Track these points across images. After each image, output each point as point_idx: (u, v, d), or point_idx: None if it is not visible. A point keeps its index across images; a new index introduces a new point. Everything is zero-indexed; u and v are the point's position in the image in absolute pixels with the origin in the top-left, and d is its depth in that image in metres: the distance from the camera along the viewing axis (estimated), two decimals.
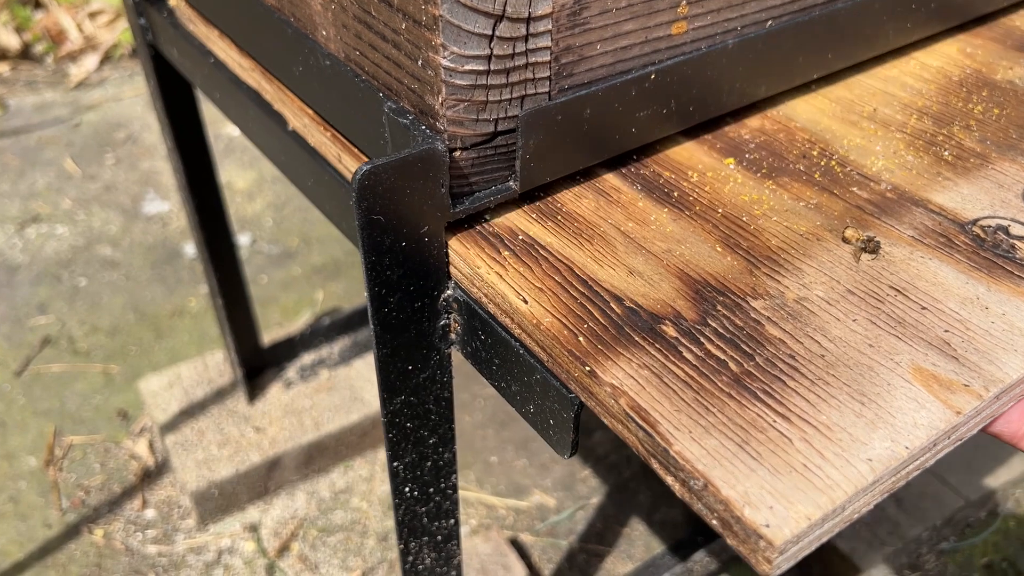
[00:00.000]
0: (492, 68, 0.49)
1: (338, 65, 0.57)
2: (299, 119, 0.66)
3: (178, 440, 1.35)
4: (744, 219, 0.54)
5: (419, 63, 0.49)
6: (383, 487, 1.37)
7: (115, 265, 1.83)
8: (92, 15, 2.67)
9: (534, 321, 0.47)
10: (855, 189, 0.57)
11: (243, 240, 1.89)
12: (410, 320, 0.54)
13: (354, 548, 1.31)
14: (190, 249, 1.86)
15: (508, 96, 0.51)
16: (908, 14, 0.69)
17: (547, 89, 0.52)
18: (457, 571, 0.75)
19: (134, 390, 1.53)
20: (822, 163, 0.59)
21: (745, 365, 0.43)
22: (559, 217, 0.55)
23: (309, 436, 1.35)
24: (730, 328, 0.46)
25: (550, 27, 0.50)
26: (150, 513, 1.36)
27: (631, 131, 0.58)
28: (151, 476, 1.41)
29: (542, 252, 0.52)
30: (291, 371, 1.43)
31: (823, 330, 0.46)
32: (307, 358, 1.45)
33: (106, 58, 2.56)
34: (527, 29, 0.49)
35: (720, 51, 0.59)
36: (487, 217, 0.55)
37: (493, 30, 0.48)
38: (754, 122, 0.64)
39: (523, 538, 1.32)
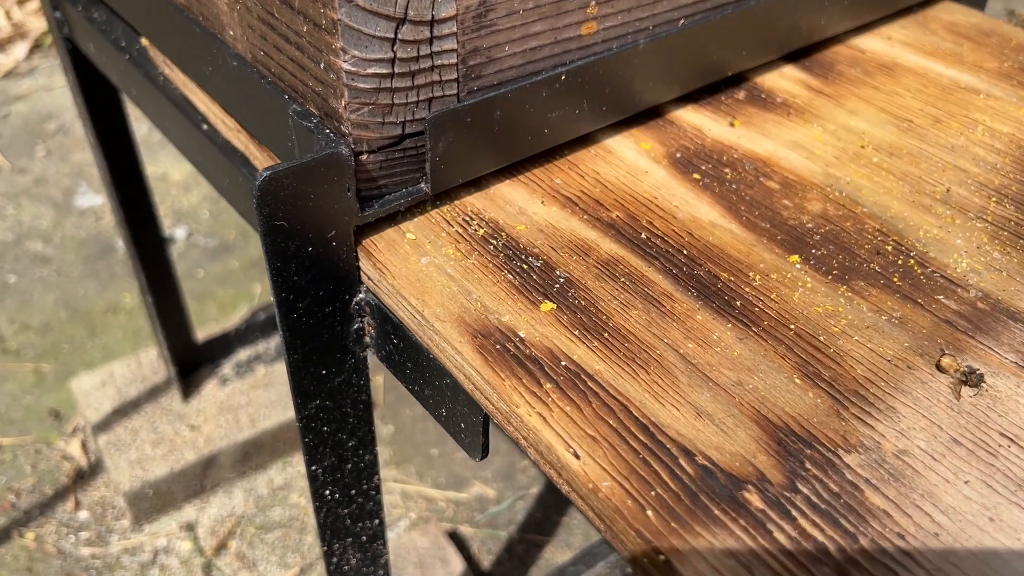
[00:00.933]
0: (396, 71, 0.49)
1: (245, 66, 0.57)
2: (214, 117, 0.65)
3: (111, 440, 1.33)
4: (822, 339, 0.48)
5: (321, 66, 0.49)
6: None
7: (46, 261, 1.78)
8: (21, 2, 2.59)
9: (590, 485, 0.40)
10: (941, 298, 0.51)
11: (179, 233, 1.86)
12: (321, 325, 0.54)
13: (292, 545, 1.30)
14: None
15: (415, 99, 0.51)
16: (821, 9, 0.71)
17: (455, 91, 0.52)
18: (384, 570, 0.76)
19: (66, 389, 1.50)
20: (899, 262, 0.53)
21: (848, 550, 0.37)
22: (606, 335, 0.48)
23: (246, 433, 1.34)
24: (825, 496, 0.40)
25: (455, 29, 0.50)
26: (83, 515, 1.33)
27: (544, 132, 0.58)
28: (84, 477, 1.38)
29: (591, 384, 0.45)
30: (227, 367, 1.42)
31: (932, 496, 0.40)
32: (243, 354, 1.44)
33: (36, 47, 2.49)
34: (431, 32, 0.49)
35: (632, 51, 0.59)
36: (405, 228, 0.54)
37: (395, 33, 0.48)
38: (815, 206, 0.58)
39: (463, 530, 1.32)
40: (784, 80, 0.72)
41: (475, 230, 0.55)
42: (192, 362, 1.39)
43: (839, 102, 0.69)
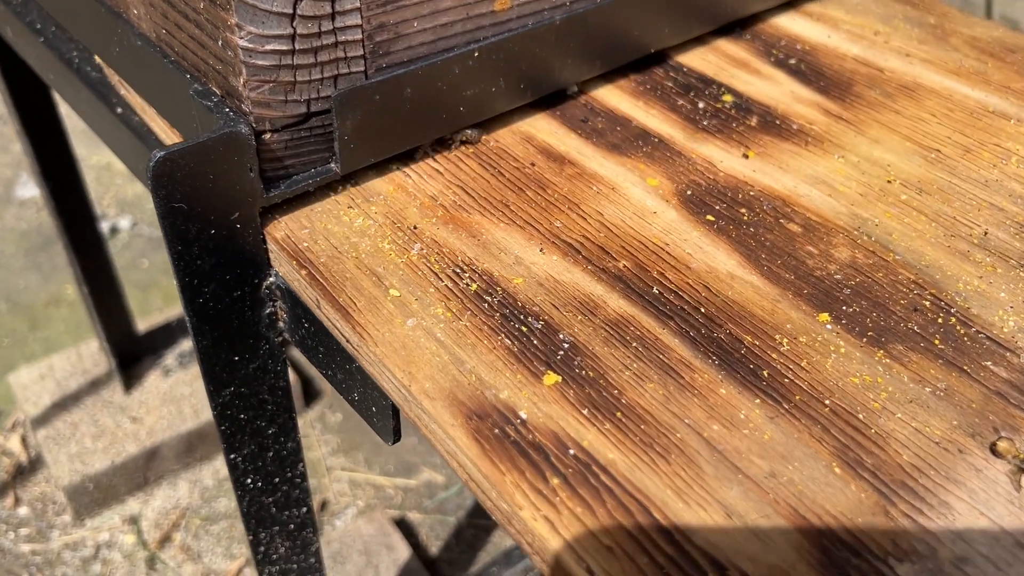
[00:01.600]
0: (297, 47, 0.48)
1: (149, 46, 0.56)
2: (134, 100, 0.63)
3: (50, 434, 1.30)
4: (861, 417, 0.43)
5: (219, 43, 0.48)
6: None
7: None
8: None
9: None
10: (989, 364, 0.46)
11: (123, 223, 1.79)
12: (230, 310, 0.53)
13: (238, 536, 1.28)
14: None
15: (319, 76, 0.50)
16: None
17: (362, 68, 0.51)
18: (316, 558, 0.74)
19: (5, 384, 1.46)
20: (939, 320, 0.48)
21: None
22: (619, 414, 0.42)
23: (189, 424, 1.32)
24: None
25: (358, 4, 0.49)
26: (23, 511, 1.30)
27: (459, 110, 0.57)
28: (24, 472, 1.35)
29: (604, 479, 0.39)
30: (169, 358, 1.40)
31: None
32: (186, 344, 1.41)
33: None
34: (332, 7, 0.48)
35: (548, 27, 0.58)
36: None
37: (294, 9, 0.47)
38: (842, 252, 0.52)
39: (411, 516, 1.32)
40: (799, 104, 0.66)
41: (467, 284, 0.49)
42: (134, 354, 1.37)
43: (860, 129, 0.64)
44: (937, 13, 0.79)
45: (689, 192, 0.57)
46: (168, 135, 0.59)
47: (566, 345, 0.46)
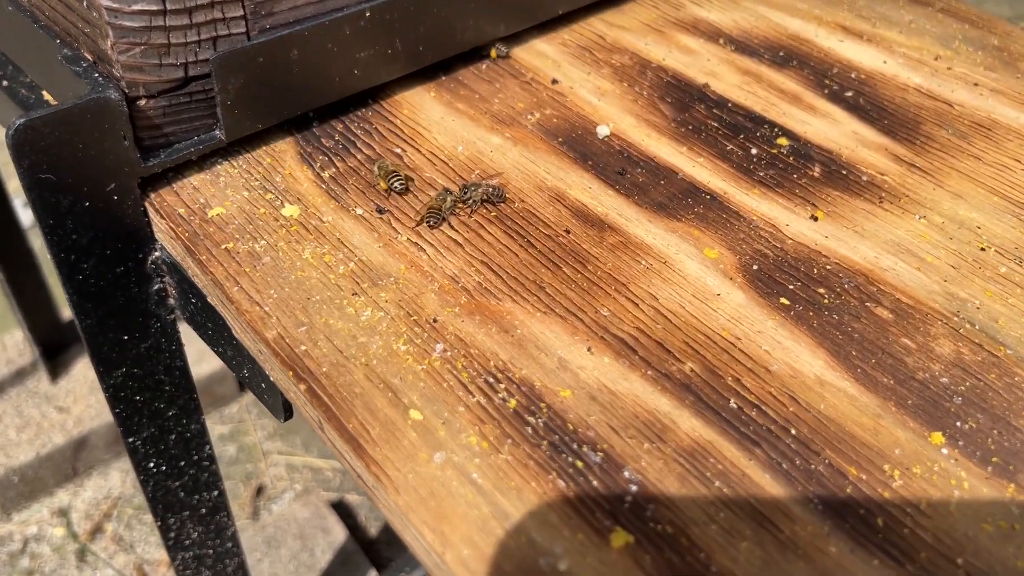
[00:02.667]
0: (169, 8, 0.45)
1: (20, 11, 0.52)
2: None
3: None
4: None
5: (84, 4, 0.45)
6: None
7: None
8: None
9: None
10: None
11: None
12: (114, 287, 0.50)
13: None
14: None
15: (195, 38, 0.47)
16: None
17: (243, 29, 0.49)
18: (232, 542, 0.72)
19: None
20: None
21: None
22: None
23: None
24: None
25: None
26: None
27: (353, 73, 0.54)
28: None
29: None
30: None
31: None
32: None
33: None
34: None
35: None
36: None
37: None
38: (944, 347, 0.44)
39: (349, 499, 1.30)
40: (865, 148, 0.57)
41: (504, 399, 0.40)
42: (59, 342, 1.32)
43: (938, 180, 0.55)
44: (1000, 32, 0.70)
45: (755, 267, 0.48)
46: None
47: (633, 488, 0.37)
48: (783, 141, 0.58)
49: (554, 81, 0.63)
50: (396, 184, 0.51)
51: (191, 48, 0.47)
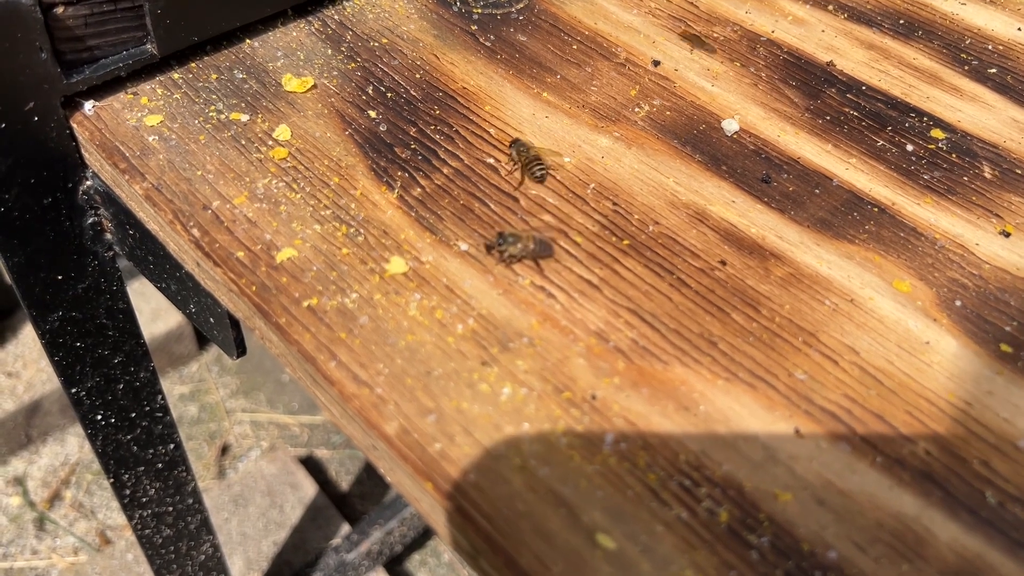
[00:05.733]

> **Brief**:
Above are the entries. Quote exactly the lines from the one bearing "3: (178, 440, 1.35)" through the one bearing "17: (547, 89, 0.52)".

> **Solution to this task**:
3: (178, 440, 1.35)
4: (744, 219, 0.54)
5: (419, 63, 0.49)
6: (383, 487, 1.37)
7: (115, 265, 1.83)
8: (92, 15, 2.67)
9: (534, 321, 0.47)
10: (855, 189, 0.57)
11: (243, 240, 1.89)
12: (410, 320, 0.54)
13: (354, 548, 1.31)
14: (190, 249, 1.86)
15: (508, 96, 0.51)
16: (908, 14, 0.69)
17: (547, 89, 0.52)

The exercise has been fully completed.